If the safety deposit box is rented by the decedent and a surviving spouse, the spouse may enter the box
after the decedent’s death to retrieve the Will and cemetery deed, but a similar complete list of the
inventory of the box should be made and list the parties present as well as the date the inventory was
made.
Simple Will Search
If the safety deposit box was rented by the decedent with another person other than a spouse, or by the
decedent alone, the box may be opened in the presence of a bank employee, only for the purpose of removing the
Will and cemetery deed. The bank employee must make or cause to be made a record of the documents removed
from the box during the entry. In addition, where the estate heirs do not believe there are any valuable
assets in the box, the bank can be authorized to do a Will search just to see if there is anything in the
box or if it is indeed empty, rather than going to the expense of hiring an attorney to inventory the box.
However, not all banks are willing to do this.
Enter At Your Own Risk
A significant problem arises when the decedent rented the box with a son or daughter or any other person other
than a spouse. Under the Inheritance and Estate Tax Act, the procedures to enter and inventory the box as
outlined above must be followed, that is, the personal representative of the estate should have an attorney
appointed by the Pennsylvania Department of Revenue, who then has the authority to enter the box and complete
the inventory and forms required and forward them to the Department of Revenue. However, often after the
death of a parent, a joint lessee of the box with the decedent, more often than not, an adult child unaware
of the Tax Act’s requirements and procedures, goes to the bank, enters the box, and removes the contents of
the box. The bank employees, being unaware of the death of the co-lessee because the adult child never
informs the bank employee, allows the entry because the adult child or other joint lessee is a co-lessee of
the safety deposit box and entitled to entry. The co-lessee then removes the contents of the box and may even terminate the lease on the box. Now the bad news. Where a co-lessee enters a safety deposit box after the death of decedent co-lessee, without following the Tax Act’s procedures as outlined above, the entering party, whether an adult child or whoever the co-lessee may be (other than a spouse of decedent), will be guilty of a misdemeanor of the third degree.
The penalty for such a misdemeanor is a term of imprisonment of not more than one year. If the bank
employee, who permitted entry by a co-lessee, had knowledge of the other co-lessee decedent’s death
and permitted entry by the joint lessee in violation of the provisions of the Act, they too are also subject
to the penalty.
Needless to say, the penalty for entering a safety deposit box of a deceased parent with whom an adult child
was a joint lessee on the box without following the Inheritance and Estate Tax Act procedures, gives rise to
truly unexpected consequences—like jail! The only defense is lack of actual knowledge of the death of the
joint colessee (this may be hard for an adult child to argue). In addition, the Department of Revenue does not
have to prove that tax evasion was the motive for unauthorized entry. Just the improper entry in and of
itself is the offense and subject to the penalty.

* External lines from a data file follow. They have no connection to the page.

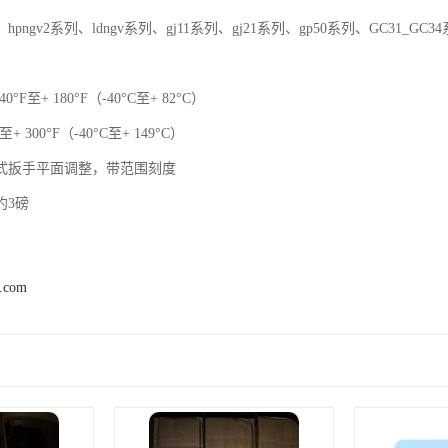
pngv2系列、ldngv系列、gj11系列、gj21系列、gp50系列、GC31_GC3
：
°F至+ 180°F（-40°C至+ 82°C）
+ 300°F（-40°C至+ 149°C）
式扳手平面调整，带范围刻度
约3磅
s.com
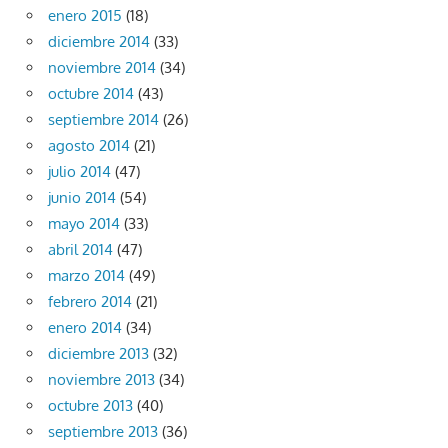
enero 2015
(18)
diciembre 2014
(33)
noviembre 2014
(34)
octubre 2014
(43)
septiembre 2014
(26)
agosto 2014
(21)
julio 2014
(47)
junio 2014
(54)
mayo 2014
(33)
abril 2014
(47)
marzo 2014
(49)
febrero 2014
(21)
enero 2014
(34)
diciembre 2013
(32)
noviembre 2013
(34)
octubre 2013
(40)
septiembre 2013
(36)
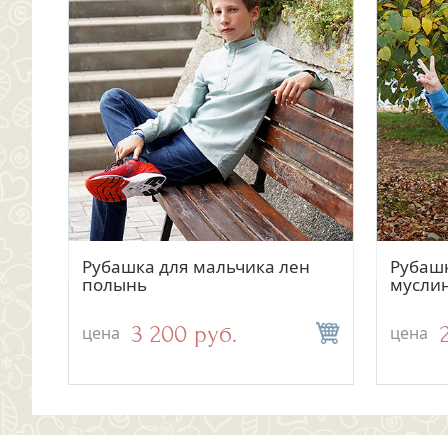
Быстрый просмотр
н
Рубашка для мальчика лен
Рубашк
полынь
муслин
3 200 руб.
цена
цена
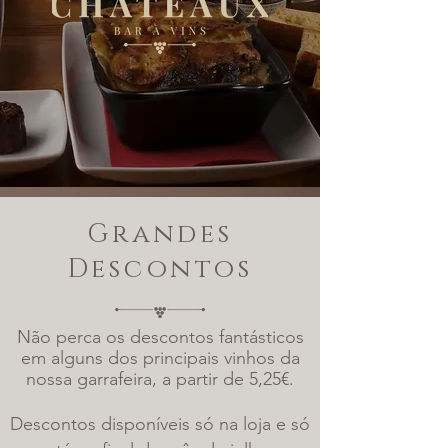
Grandes
Descontos
Não perca os descontos fantásticos
em alguns dos principais vinhos da
nossa garrafeira, a partir de 5,25€
.
Descontos disponíveis só na loja e só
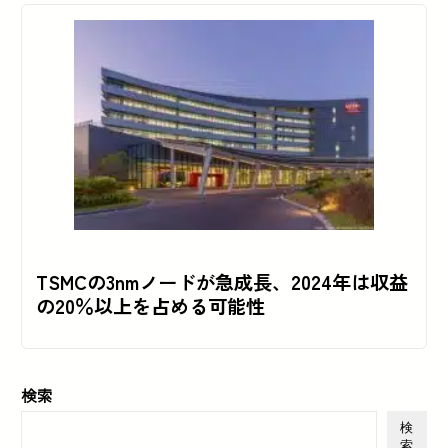
TSMCの3nmノードが急成長、2024年は収益
の20％以上を占める可能性
検索
検
索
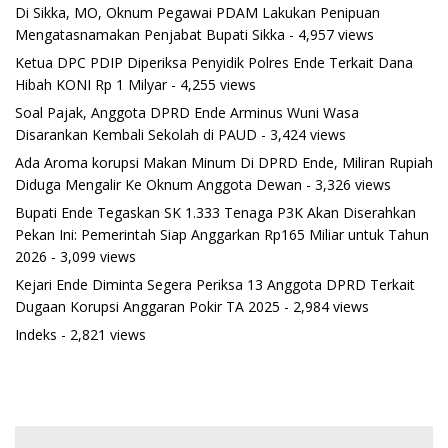
Di Sikka, MO, Oknum Pegawai PDAM Lakukan Penipuan
Mengatasnamakan Penjabat Bupati Sikka
- 4,957 views
Ketua DPC PDIP Diperiksa Penyidik Polres Ende Terkait Dana
Hibah KONI Rp 1 Milyar
- 4,255 views
Soal Pajak, Anggota DPRD Ende Arminus Wuni Wasa
Disarankan Kembali Sekolah di PAUD
- 3,424 views
Ada Aroma korupsi Makan Minum Di DPRD Ende, Miliran Rupiah
Diduga Mengalir Ke Oknum Anggota Dewan
- 3,326 views
Bupati Ende Tegaskan SK 1.333 Tenaga P3K Akan Diserahkan
Pekan Ini: Pemerintah Siap Anggarkan Rp165 Miliar untuk Tahun
2026
- 3,099 views
Kejari Ende Diminta Segera Periksa 13 Anggota DPRD Terkait
Dugaan Korupsi Anggaran Pokir TA 2025
- 2,984 views
Indeks
- 2,821 views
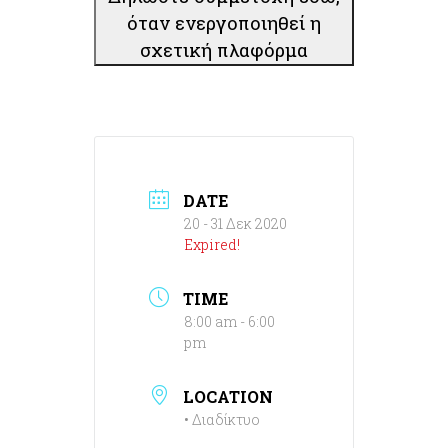
όταν ενεργοποιηθεί η
σχετική πλαφόρμα
DATE
20 - 31 Δεκ 2020
Expired!
TIME
8:00 am - 6:00
pm
LOCATION
• Διαδίκτυο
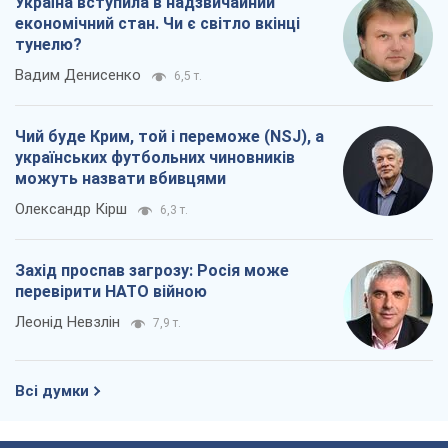
Україна вступила в надзвичайний
економічний стан. Чи є світло вкінці
тунелю?
Вадим Денисенко
6,5 т.
Чий буде Крим, той і переможе (NSJ), а
українських футбольних чиновників
можуть назвати вбивцями
Олександр Кірш
6,3 т.
Захід проспав загрозу: Росія може
перевірити НАТО війною
Леонід Невзлін
7,9 т.
Всі думки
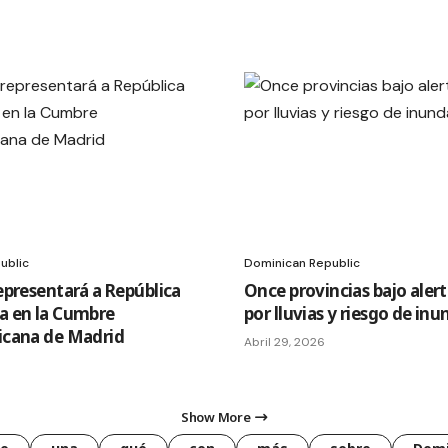
ublic
Dominican Republic
epresentará a República
Once provincias bajo alert
a en la Cumbre
por lluvias y riesgo de in
icana de Madrid
Abril 29, 2026
Show More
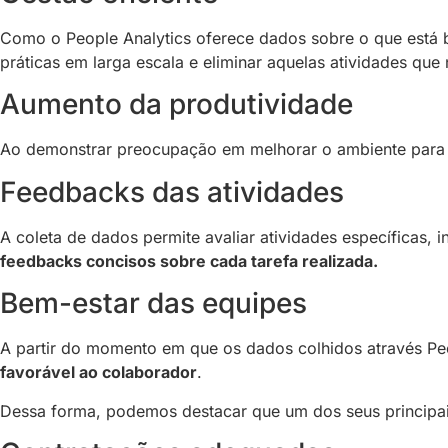
Como o People Analytics oferece dados sobre o que está
práticas em larga escala e eliminar aquelas atividades que
Aumento da produtividade
Ao demonstrar preocupação em melhorar o ambiente para o 
Feedbacks das atividades
A coleta de dados permite avaliar atividades específicas, 
feedbacks concisos sobre cada tarefa realizada.
Bem-estar das equipes
A partir do momento em que os dados colhidos através Pe
favorável ao colaborador
.
Dessa forma, podemos destacar que um dos seus principai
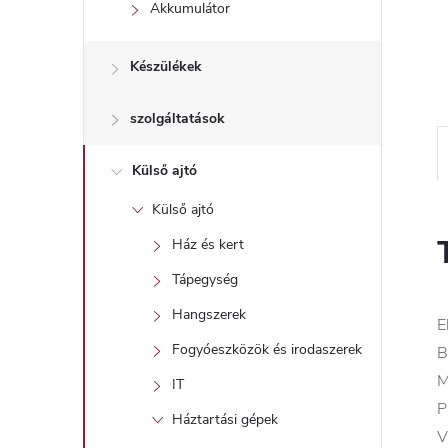
l
Akkumulátor
Készülékek
szolgáltatások
Külső ajtó
Külső ajtó
Ház és kert
Tápegység
Hangszerek
E
Fogyóeszközök és irodaszerek
B
M
IT
P
Háztartási gépek
V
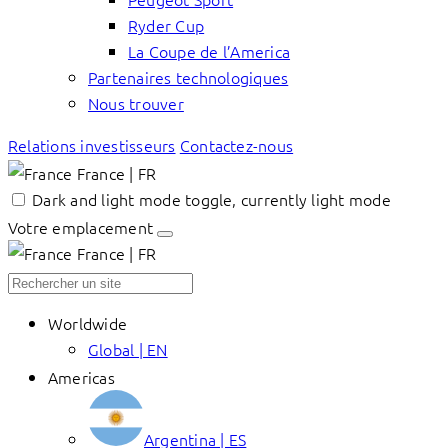
Ryder Cup
La Coupe de l’America
Partenaires technologiques
Nous trouver
Relations investisseurs
Contactez-nous
France | FR
Dark and light mode toggle, currently light mode
Votre emplacement
France | FR
Worldwide
Global | EN
Americas
Argentina | ES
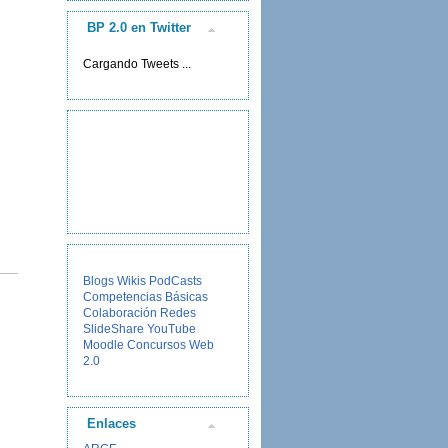
BP 2.0 en Twitter
Cargando Tweets ...
Blogs
Wikis
PodCasts
Competencias Básicas
Colaboración
Redes
SlideShare
YouTube
Moodle
Concursos
Web
2.0
Enlaces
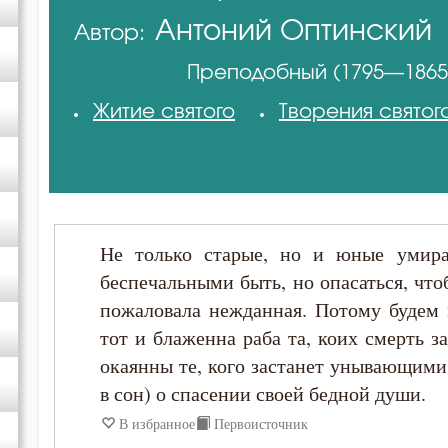
Антоний Оптинский
Автор:
Амвросий Оптинский (Гренков)
(Путилов)
Преподобный (1795—1865
Антоний Великий
Житие святого
Творения святог
Антоний Оптинский (Путилов)
Василий Великий
Не только старые, но и юные уми
Григорий Богослов
беспечальными быть, но опасаться, что
пожаловала нежданная. Потому будем 
Ефрем Сирин
тот и блаженна раба та, коих смерть 
окаянны те, кого застанет унывающими
Игнатий Брянчанинов
в сон) о спасении своей бедной души.
В избранное
Первоисточник
Илия Екдик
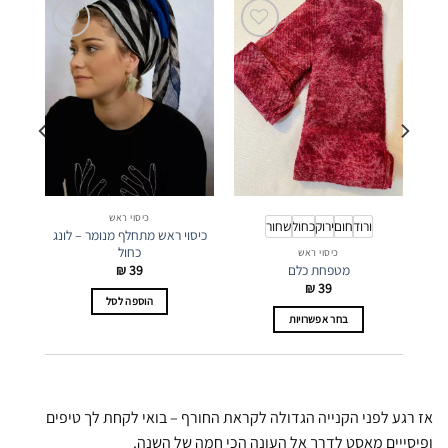
כיסוי ראש
ורוד
חום
ירוק
כחול
שחור
כיסוי ראש מתחלף מנומר – לונג
כחול
כיסוי ראש
מטפחת כלם
₪
39
₪
39
הוספה לסל
בחר אפשרויות
למוצר
זה
יש
מספר
אז רגע לפני הקנייה הגדולה לקראת החורף – בואי לקחת לך טיפים
סוגים.
ופיסייים מאסט לדרך אל העונה הכי חמה של השנה.
ניתן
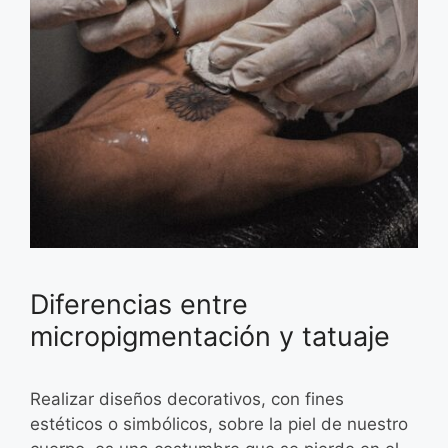
Diferencias entre
micropigmentación y tatuaje
Realizar diseños decorativos, con fines
estéticos o simbólicos, sobre la piel de nuestro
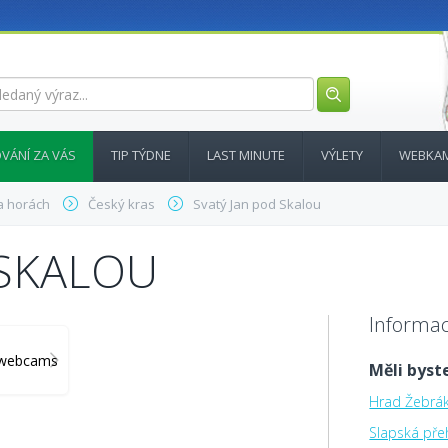
VÁNÍ ZA VÁS
TIP TÝDNE
LAST MINUTE
VÝLETY
WEBKA
a horách
Český kras
Svatý Jan pod Skalou
 SKALOU
Informac
y_webcams
Měli byste
Hrad Žebrá
Slapská pře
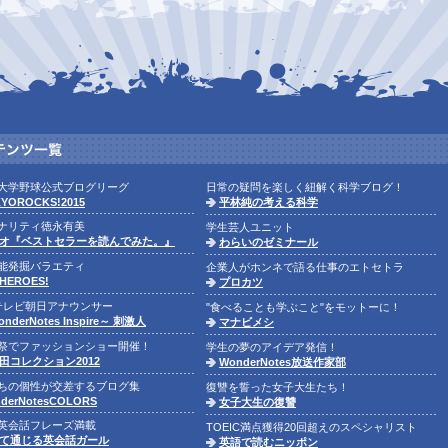
大学野球公式ブログリーグ
日常の疑問を楽しく紐解く科学ブログ！
YOROCKS!2015
平林純の考える科学
ナリティ徳永有美
学生芸人ユニット
オ『ベストセラーを読んでみた。』
わらいのゼミナール
能発掘バラエティ
企業人がホンネで語る仕事のエトセトラ
HEROES!
プロカツ
テレビ朝日アナウンサー
"食べることも学ぶこと"をモットーに！
nderNotes Inspire～ 刺激人
マナビメシ
祭でファッションショー開催！
学生の夢のアイデア発信！
田コレクション2012
WonderNotes放送作家部
ちの個性が交差するブログ集
復讐を誓った女子大生たち！
derNotesCOLORS
女子大生の復讐
英会話フレーズ満載
TOEIC満点獲得20回超えのスペシャリスト
て通じる英会話ガール
英語で読むニッポン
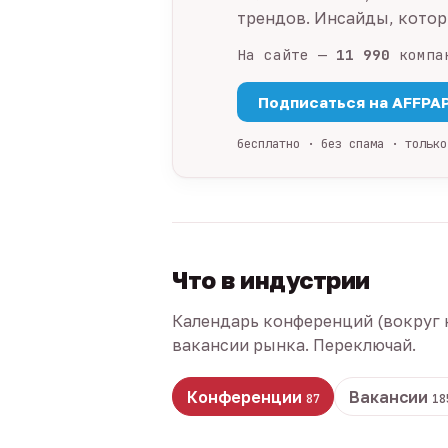
трендов. Инсайды, которы
На сайте —
11 990
компа
Подписаться на AFFPA
бесплатно · без спама · только
Что в индустрии
Календарь конференций (вокруг 
вакансии рынка. Переключай.
Конференции
Вакансии
87
18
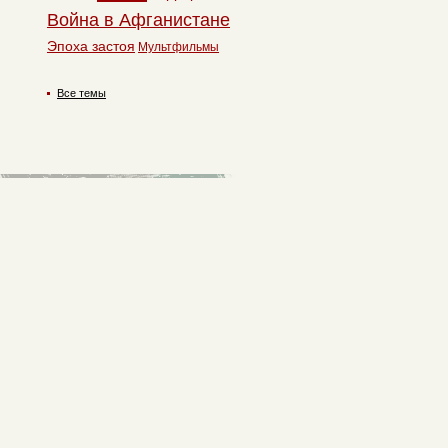
Война в Афганистане
Эпоха застоя
Мультфильмы
Все темы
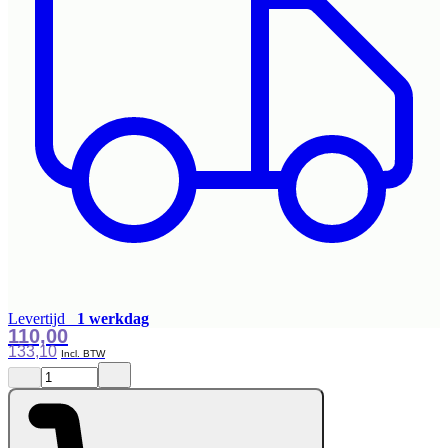
Levertijd
1 werkdag
110,00
133,10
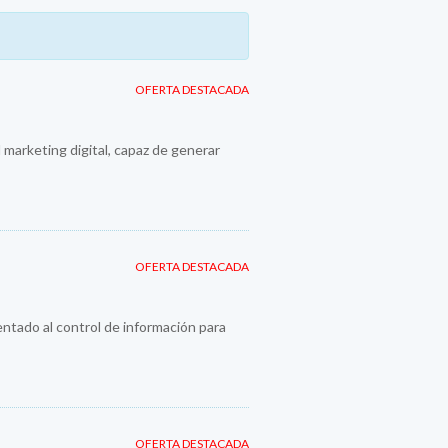
OFERTA DESTACADA
 marketing digital, capaz de generar
OFERTA DESTACADA
entado al control de información para
OFERTA DESTACADA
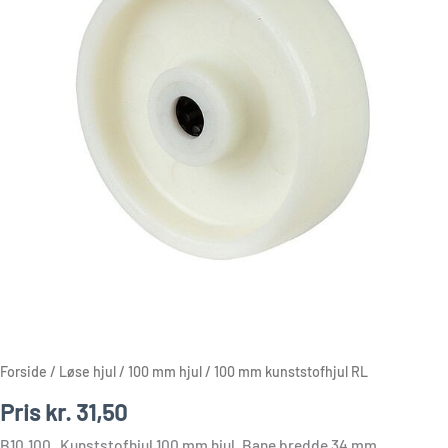
Forside
/
Løse hjul
/
100 mm hjul
/ 100 mm kunststofhjul RL
Pris
kr.
31,50
B10.100 Kunststofhjul 100 mm hjul. Bane bredde 34 mm.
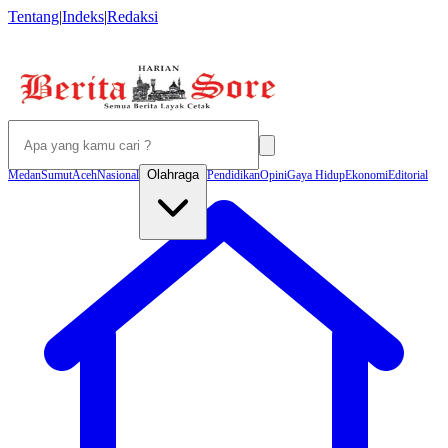
Tentang
|
Indeks
|
Redaksi
Olahraga
Medan
Sumut
Aceh
Nasional
Pendidikan
Opini
Gaya Hidup
Ekonomi
Editorial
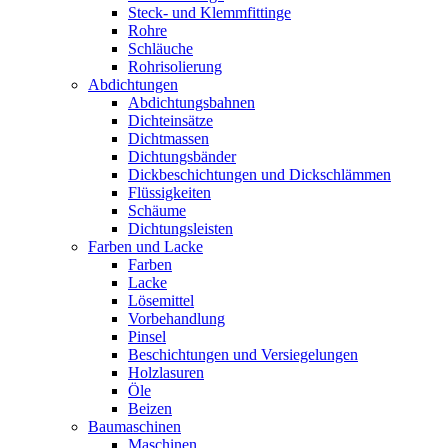
Steck- und Klemmfittinge
Rohre
Schläuche
Rohrisolierung
Abdichtungen
Abdichtungsbahnen
Dichteinsätze
Dichtmassen
Dichtungsbänder
Dickbeschichtungen und Dickschlämmen
Flüssigkeiten
Schäume
Dichtungsleisten
Farben und Lacke
Farben
Lacke
Lösemittel
Vorbehandlung
Pinsel
Beschichtungen und Versiegelungen
Holzlasuren
Öle
Beizen
Baumaschinen
Maschinen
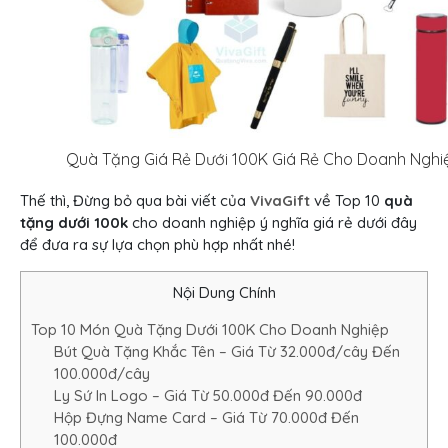
Quà Tặng Giá Rẻ Dưới 100K Giá Rẻ Cho Doanh Nghi
Thế thì, Đừng bỏ qua bài viết của
VivaGift
về Top 10
quà
tặng dưới 100k
cho doanh nghiệp ý nghĩa giá rẻ dưới đây
để đưa ra sự lựa chọn phù hợp nhất nhé!
Nội Dung Chính
Top 10 Món Quà Tặng Dưới 100K Cho Doanh Nghiệp
Bút Quà Tặng Khắc Tên – Giá Từ 32.000đ/cây Đến
100.000đ/cây
Ly Sứ In Logo – Giá Từ 50.000đ Đến 90.000đ
Hộp Đựng Name Card – Giá Từ 70.000đ Đến
100.000đ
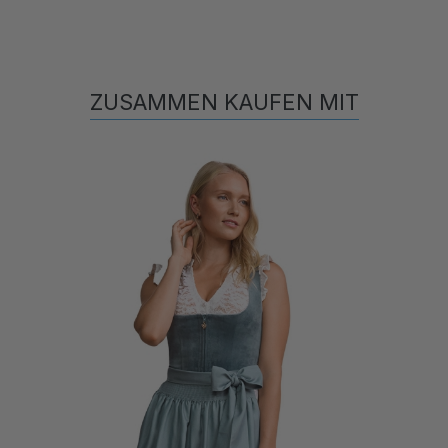
ZUSAMMEN KAUFEN MIT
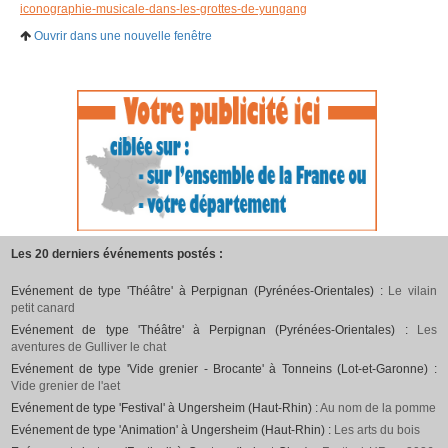
iconographie-musicale-dans-les-grottes-de-yungang
Ouvrir dans une nouvelle fenêtre
Les 20 derniers événements postés :
Evénement de type 'Théâtre' à Perpignan (Pyrénées-Orientales) :
Le vilain
petit canard
Evénement de type 'Théâtre' à Perpignan (Pyrénées-Orientales) :
Les
aventures de Gulliver le chat
Evénement de type 'Vide grenier - Brocante' à Tonneins (Lot-et-Garonne) :
Vide grenier de l'aet
Evénement de type 'Festival' à Ungersheim (Haut-Rhin) :
Au nom de la pomme
Evénement de type 'Animation' à Ungersheim (Haut-Rhin) :
Les arts du bois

Having experienced a client who never advised the writer of the existence of the safety deposit box even when
asked and who only discovered after the fact that the client entered the box in violation of the Act’s
procedures, I offer this as a cautionary tale. The Department of Revenue, like any taxing authority, does
not look kindly upon blatant though innocent violations of their procedures. And as always, ignorance is no
defense.
Rosemary A. Sullivan is partner-in-charge of
the Trusts & Estates Practice Group of Hill Wallack LLP in the Langhorne, Pennsylvania Office.